Thanks for the replies. I am excited to have a community to help me think about the relationships that I'm trying to model and to be able to leverage your experience.:D
First, let me respond to the issue of the OO design. My approach in the past has come from a database perspective (my experience/positions have dictated such), but, that creates issues for the non-database developers because the objects end up looking funny. I agree with
rponton's conclusion not to get rid of the Patient class. If I were an the customer (developer) to use these classes, what would I want them to look like. Forget about the database and what should the hierarchy look like and what should the classes act like? The answer is easy because I have other developers telling me what they don't want the classes to look like. So, we keep the hierarchy of Patient and Doctor inherit from Person.
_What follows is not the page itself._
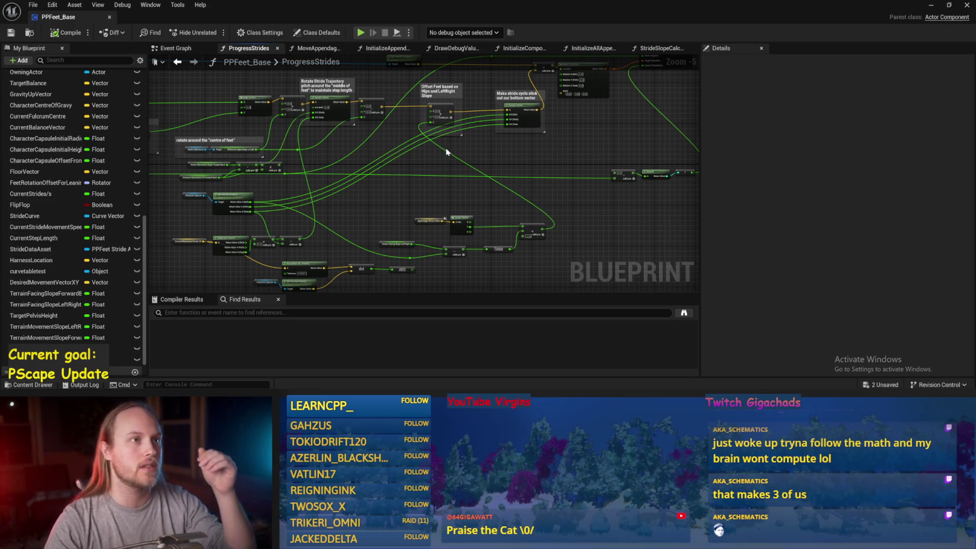
{"action": "scroll", "coordinate": [458, 150], "scroll_direction": "up", "scroll_amount": 2}
{"action": "key", "text": "ctrl+s"}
This also brings us to the conclusion that there shouldn't be a PatientAndDoctor class. It's just not right logically. So, the suggestion to map it with Discriminator-value="3" is not going to work.
Sorry to shoot down those ideas, but, I think what I have come up with seems to be similar to
KPixel's suggestion about trying to use <joined-subclass> (I don't think I see how I could implement this though). So, what I have done is map the Person object as it was before. What I changed is I mapped all of the properties for a Person directly onto the Patient and Doctor classes.
Code:
<class name="Patient" where="IsPatient='T'"...>
...
<!-- Person properties -->
<property name="FirstName"...>
...
<!-- Patient properties -->
<property name="PrimaryCarePhysician"...>
</class>
The only problem with this method is that I have to explicitly map the IsPatient property and explicitly set this property in my code before saving the object out. But, now I can do queries like "from Patient" and it automatically hydrates the parent class Person. It works, but, there's got to be a better way. :?:
Is there a way to do it with the <joined-subclass> even though the entire hierarchy comes from the same table?